Tomorrow is the Grand Départ of this year’s Tour de France cycle race – probably the world’s best known cycling event – and it’s taking place in Yorkshire. Although it’s a French race, with most of the stages taking place in France, the first stages are sometimes held in other countries. The local tourist board, Welcome to Yorkshire, put in a successful bid to host the first stage, beating other bids. The first two days, Saturday and Sunday, are in Yorkshire, and a third day will see riders bike from Cambridge into London.

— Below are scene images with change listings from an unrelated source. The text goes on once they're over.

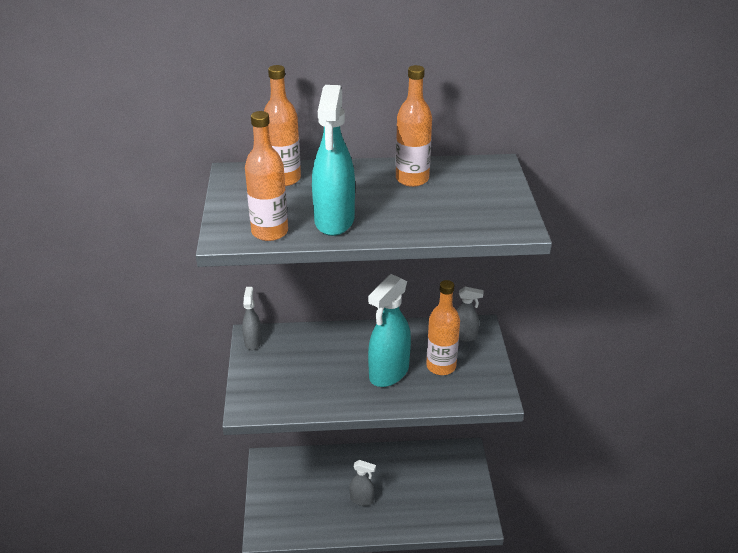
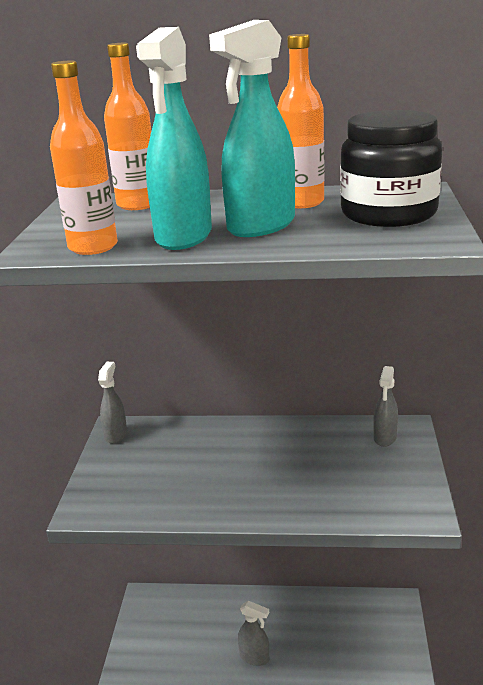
camera: 10 degrees right, 10 degrees down
turquoise spray bottle [368,274,411,387] -> turquoise spray bottle moved to [209,20,295,237]
orange bottle [426,280,460,375] -> none
grey spray bottle [457,287,484,342] -> grey spray bottle turned 90 degrees clockwise [373,366,398,447]
none -> black jar [340,110,442,227]

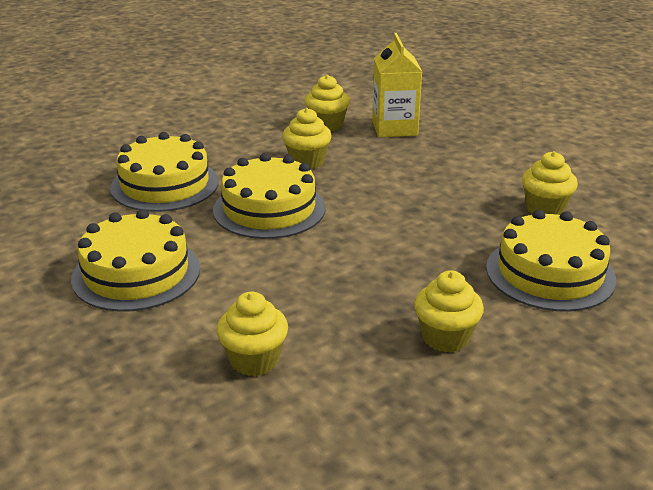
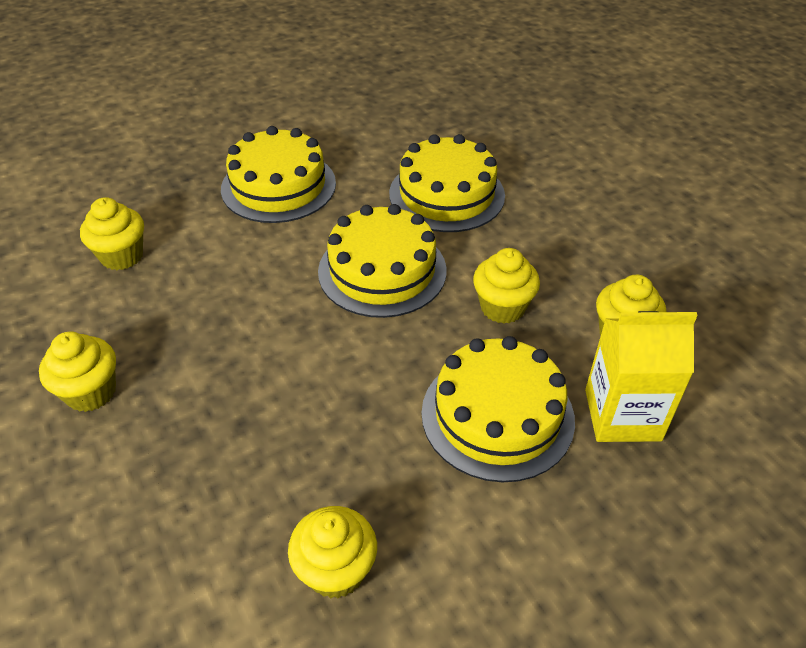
camera: 95 degrees right, 15 degrees up
yellow cake [486,210,616,312] -> yellow cake moved to [421,336,575,482]

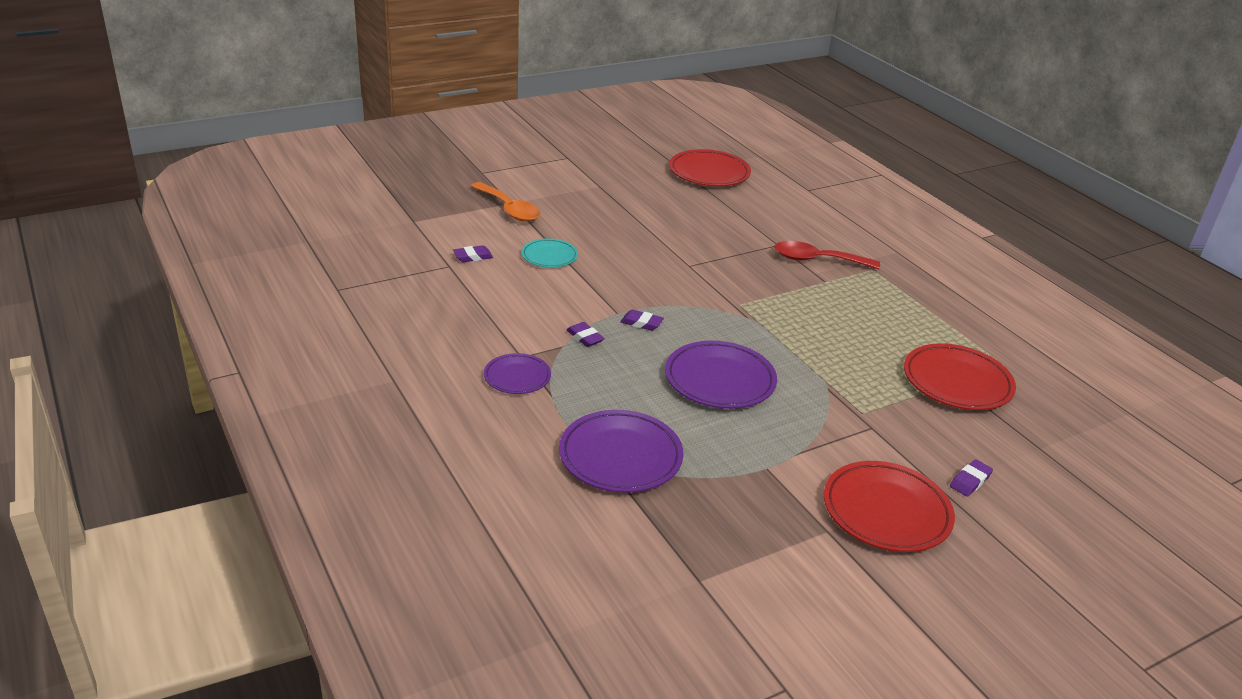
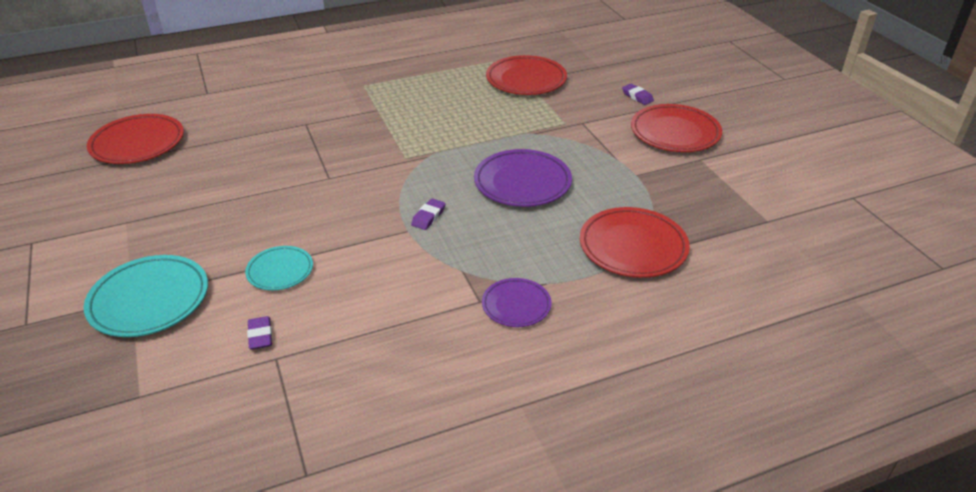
camera: 80 degrees left, 5 degrees up
orange spoon [470,182,540,222] -> turquoise plate [84,255,208,337]
purple plate [559,410,684,493] -> red plate [580,207,690,278]
purple eraser [567,322,605,347] -> none
red spoon [774,241,880,269] -> none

The Grand Départ – the start of the first stage of the race – is in central Leeds on Saturday. Initially heading to Harewood House and Otley, the riders will then cycle up the Wharfe Valley up to Skipton, then through Grassington and across the Yorkshire Dales National Park to Hawes (home of Wensleydale Cheese), around to Leyburn, on to Masham (home of the Black Sheep and Theakstons breweries), around the Ripon bypass, and ending up on The Stray in Harrogate. The teams will move overnight to York.

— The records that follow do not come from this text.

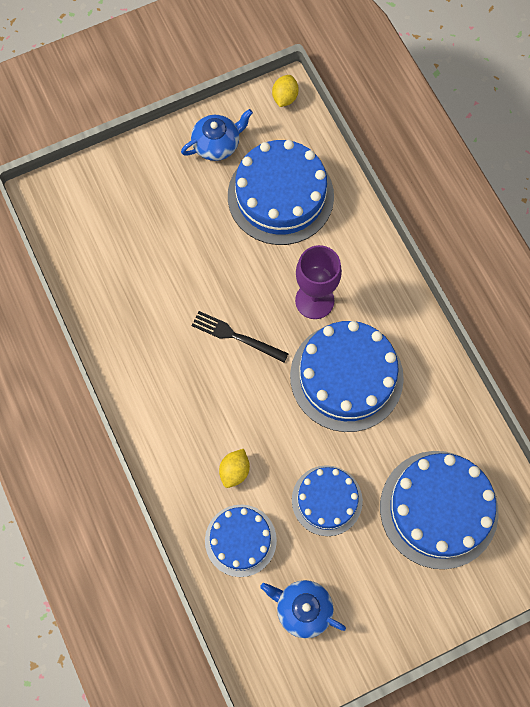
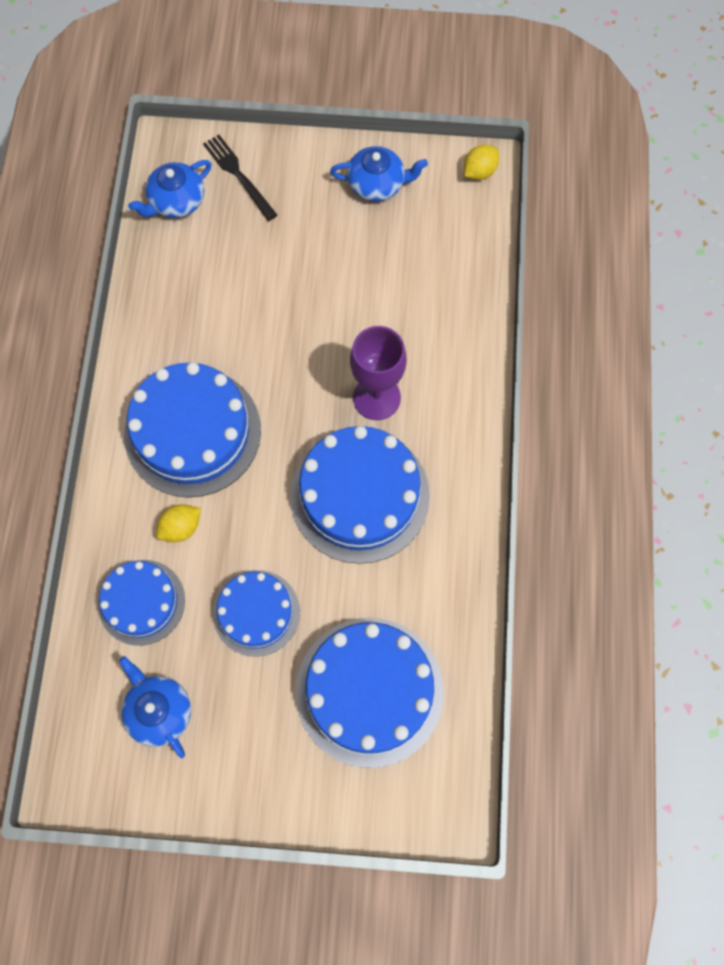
camera: 30 degrees right, 0 degrees up
black fork [191,311,289,362] -> black fork moved to [203,135,277,221]
blue cake [228,140,334,245] -> blue cake moved to [124,362,261,497]
none -> blue teapot [128,160,211,218]

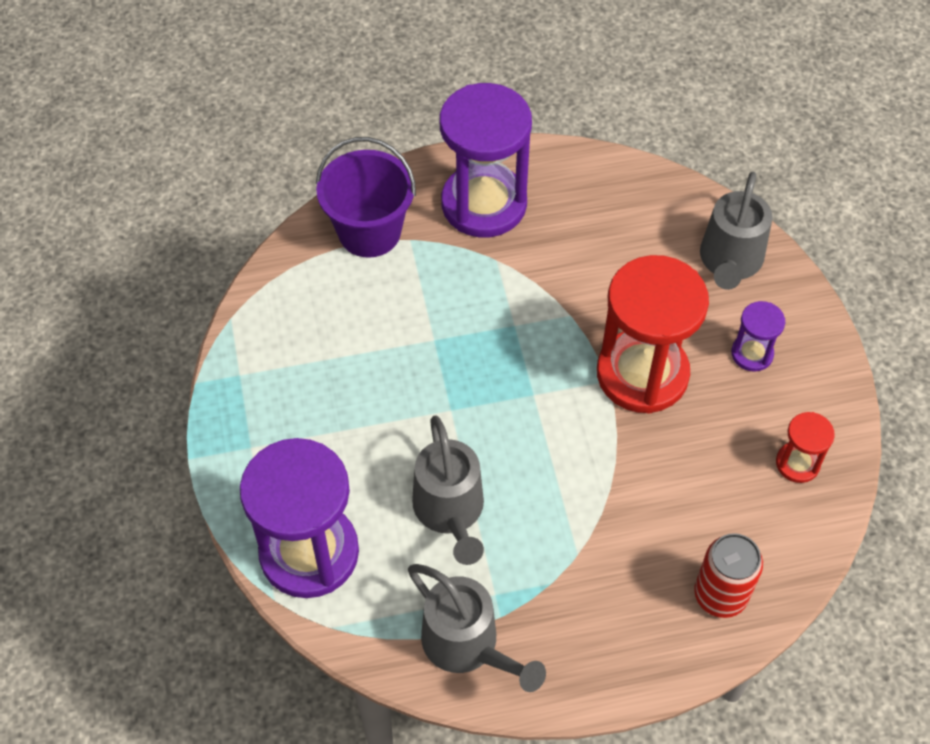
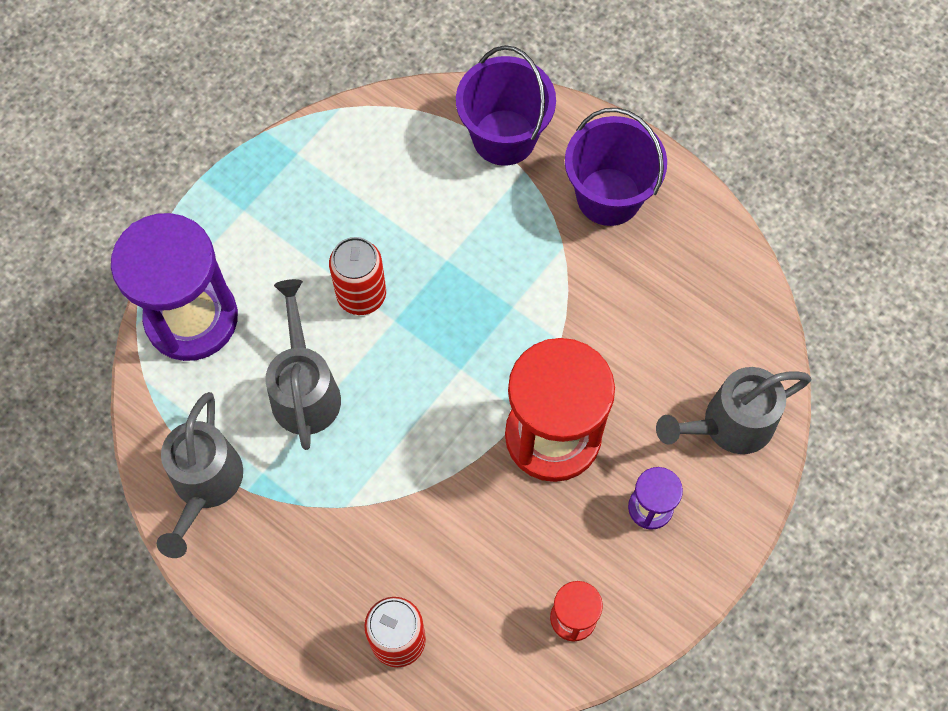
camera: 50 degrees right, 10 degrees up
grey watering can [412,415,484,565] -> grey watering can turned 135 degrees clockwise [265,279,341,450]
purple hourglass [440,83,532,238] -> purple bucket [565,108,667,226]
none -> red can [329,237,386,315]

On day two, they will start from the Knavesmire, home of York Racecourse, and head back through the centre of Harrogate before passing through the amusingly named village of Blubberhouses. They will drop down into the Aire Valley to pass through Addingham and Silsden, and onwards to Keighley, before following the Worth Valley to Haworth, home of the Brontë sisters. They will then climb up onto Oxenhope Moor, drop down into the Calder Valley at Hebden Bridge, and then ride up again along Cragg Vale. A sharp left turn will bring them down into the Ryburn Valley at Ripponden, just down the road from where I live in Sowerby Bridge, before again going back up on the moors to cross over to Elland. They will pass under the M62 and go through Huddersfield, and onwards to Holmfirth, where Last of the Summer Wine is set, and then to Woodhead Reservoir on the Yorkshire-Greater Manchester border. Entering South Yorkshire, the riders will then make their way to the end of the stage in Sheffield, near the Don Valley Stadium.

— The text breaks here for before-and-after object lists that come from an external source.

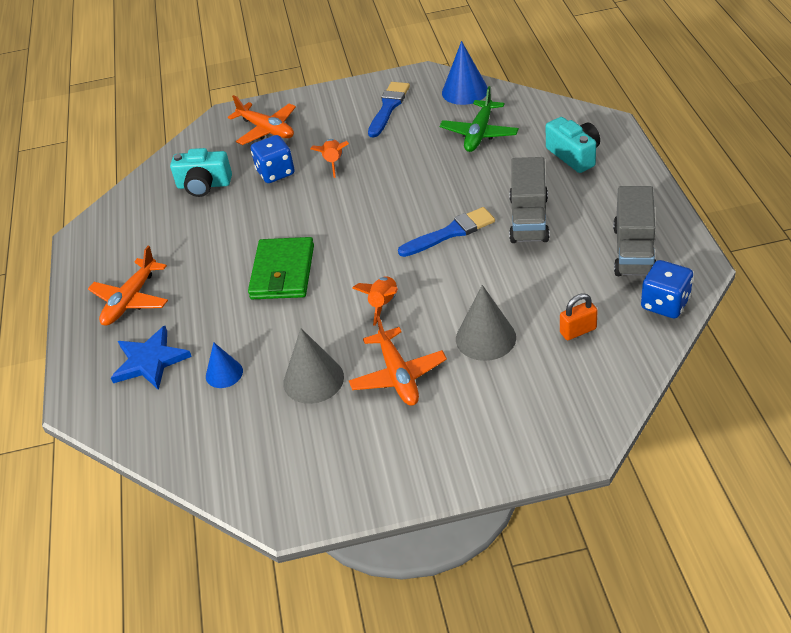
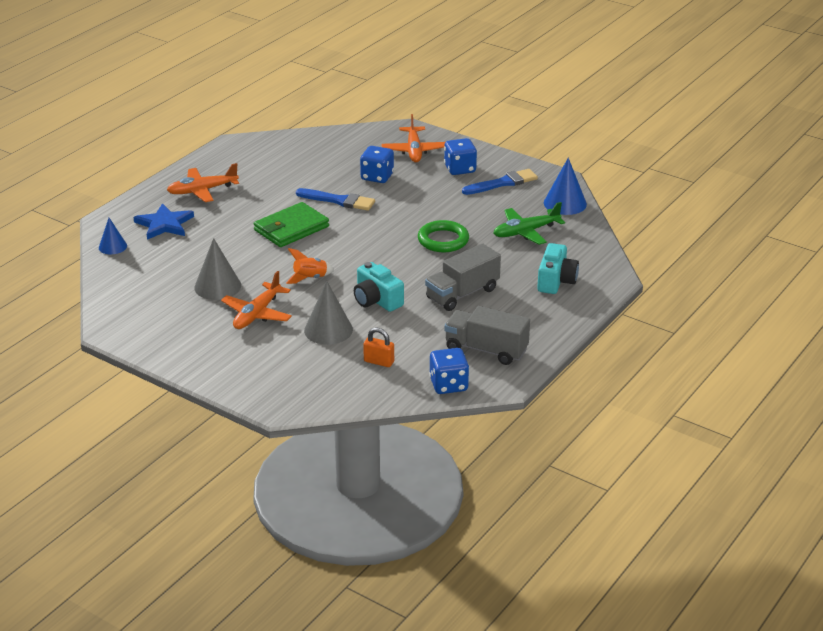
camera: 40 degrees right, 10 degrees down
turquoise camera [170,148,232,197] -> turquoise camera moved to [354,262,404,312]
blue cone [206,342,243,388] -> blue cone moved to [99,218,127,254]
orange rocket [310,139,349,178] -> none
blue brush [398,207,495,257] -> blue brush moved to [296,188,375,211]
grey truck [613,186,656,276] -> grey truck turned 60 degrees clockwise [444,306,530,365]
none -> green ring [418,220,469,252]
none -> blue dice [444,138,477,175]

Unlike when London hosted the Olympics in 2012, there hasn’t been much controversy about hosting the Tour de France. This is probably because hosting the Tour de France will cost a few tens of millions, rather than billions of pounds, and the expected economic gain from increased tourism during and after the event is likely to be four times more than the cost. The main controversial issue has been the necessary road closures, but at least these are just for two days and not for several years.

And the event has enjoyed great community support. Most of the shops on the high street in Sowerby Bridge (which isn’t actually on the route) have yellow bikes in their displays, and this is a trend repeated across the county, especially in towns on the route. Various arrangements have been made to transport spectators where the roads are shut, including a 50% increase in train capacity, and high numbers of visitors are expected.

Normally I’m not interested in sport but I’m looking forward to the Tour de France this year, if only to see the places I recognise on TV. Yorkshire is home to some wonderful countryside and it’ll be great to see it broadcasted to the world. Of course, it being Yorkshire, it’ll probably rain this weekend, but I’ll keep my fingers crossed for nice weather.